╭─ 原文摘录

大鼠脊髓神经元细胞

大鼠脊髓神经元细胞

一、产品简介

1. 产品名称：大鼠脊髓神经元细胞

2. 组织来源：脊髓组织

3. 产品规格：5×105cells/T25细胞培养瓶

4. 细胞简介：

大鼠脊髓神经元细胞分离自脊髓组织；脊髓是细细的管束状的神经结构，位于脊柱的椎管内且被脊椎保护；是源自脑的中枢神经系统延伸部分。中枢神经系统的细胞依靠复杂的联系来处理传递信息。脊髓的主要功能是传送脑与外周之间的神经信息。人和脊椎动物中枢神经系统的一部分，在椎管里面，上端连接延髓，两旁发出成对的神经，分布到四肢、体壁和内脏。脊髓的内部有一个H形（蝴蝶型）灰质区，主要由神经细胞构成；在灰质区周围为白质区，主要由有髓神经纤维组成；脊髓是许多简单反射的中枢。脊髓两旁发出许多成对的神经（称为脊神经）分布到全身皮肤、肌肉和内脏器官。脊髓是周围神经与脑之间的通路，也是许多简单反射活动的低级中枢。按脊神经的出入可把脊髓也分为相应的31节，31对脊神经就是由不同的脊椎发出的。神经系统最基本的结构和功能单位是神经元，即神经细胞，其大小和外观在中枢神经系统中差异很大。但都具有胞体和树突、轴突。胞体又叫核周体，内含神经丝、微管、内质网、游离核糖体和一个有明显核仁的核。一些大神经元突起的粗面内质网可用Nissl染色显示，在光镜下是灰蓝色斑块状，称为尼氏小体。树突和轴突是神经元的突起，能在神经元之间传递电冲动，突起的大小和形态各不相同，很难用常规的显微镜鉴别。脊髓组织内含有大量胶质细胞，神经元含量少，分离纯化难度大，且脊髓神经元细胞是高度分化的终末细胞，不能分裂增殖，培养要求高。刚接种的脊髓神经元呈圆形，体积小，透亮，无突起。培养2-3d，可见胞体增大，突起增多延长；培养6-7d，细胞体大饱满，突起明显增加延长并交织成网，光晕明显，立体感强。培养20d后，死亡细胞明显增加，细胞出现内空泡，突起粗细不均，甚至脱壁，发生细胞崩解。

本公司生产的大鼠脊髓神经元细胞采用胶原酶-胰酶联合消化法、神经元专用培养基培养筛选结合化学试剂抑制法制备而来，细胞总量约为5×10^5cells/瓶；细胞经MAP-2免疫荧光鉴定，纯度可达90%以上，且不含有HIV-1、HBV、HCV、支原体、细菌、酵母和真菌等。

5.培养基信息：

Neurobasal-A、B-27 Supplement、Penicillin、Streptomycin等

我们推荐使用大鼠脊髓神经元细胞专用完全培养基作为体外培养大鼠脊髓神经元细胞的培养基。

╰─

从上面大鼠脊髓神经元细胞产品说明的最后一句之后接着往下写。

╭─ 所附条目

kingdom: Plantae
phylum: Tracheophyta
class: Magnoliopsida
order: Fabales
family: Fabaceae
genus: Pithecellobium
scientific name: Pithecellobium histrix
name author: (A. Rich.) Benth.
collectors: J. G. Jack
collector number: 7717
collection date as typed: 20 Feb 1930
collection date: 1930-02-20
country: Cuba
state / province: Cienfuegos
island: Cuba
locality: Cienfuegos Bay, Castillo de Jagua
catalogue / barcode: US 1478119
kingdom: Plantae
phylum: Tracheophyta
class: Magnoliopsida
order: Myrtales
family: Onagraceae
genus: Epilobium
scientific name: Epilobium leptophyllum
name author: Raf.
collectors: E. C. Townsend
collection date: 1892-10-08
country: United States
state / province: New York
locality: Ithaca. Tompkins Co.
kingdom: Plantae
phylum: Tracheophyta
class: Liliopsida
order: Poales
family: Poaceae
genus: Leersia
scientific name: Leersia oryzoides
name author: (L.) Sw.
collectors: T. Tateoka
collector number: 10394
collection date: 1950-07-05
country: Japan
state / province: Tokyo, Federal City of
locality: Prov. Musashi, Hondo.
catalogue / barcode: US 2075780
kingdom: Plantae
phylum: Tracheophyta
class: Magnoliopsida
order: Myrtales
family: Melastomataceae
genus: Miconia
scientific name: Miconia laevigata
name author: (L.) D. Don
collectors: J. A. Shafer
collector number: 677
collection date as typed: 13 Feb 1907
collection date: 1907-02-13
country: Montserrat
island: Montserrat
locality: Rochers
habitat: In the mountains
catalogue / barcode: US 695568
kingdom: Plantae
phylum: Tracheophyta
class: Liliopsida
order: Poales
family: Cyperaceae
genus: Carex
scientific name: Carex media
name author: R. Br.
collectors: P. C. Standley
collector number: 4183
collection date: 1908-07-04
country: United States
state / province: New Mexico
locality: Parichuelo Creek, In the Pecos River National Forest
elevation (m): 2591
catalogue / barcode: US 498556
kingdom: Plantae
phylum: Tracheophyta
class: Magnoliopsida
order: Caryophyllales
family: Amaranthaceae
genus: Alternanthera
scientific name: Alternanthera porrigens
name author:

╰─

作答内容:
二、细胞培养状态

发货时发送细胞电子版照片

三、使用方法

在技术部标准操作流程下，大鼠脊髓神经元细胞可传3-5代；建议您收到细胞后尽快进行相关实验。

客户收到细胞后，请按照以下方法进行操作。

1. 取出T25细胞培养瓶，用75%酒精消毒瓶身，拆下封口膜，放入37℃、5%CO2、饱和湿度的细胞培养箱中静置3-4h，以稳定细胞状态。

2. 待细胞达到80%汇合时准备进行传代培养。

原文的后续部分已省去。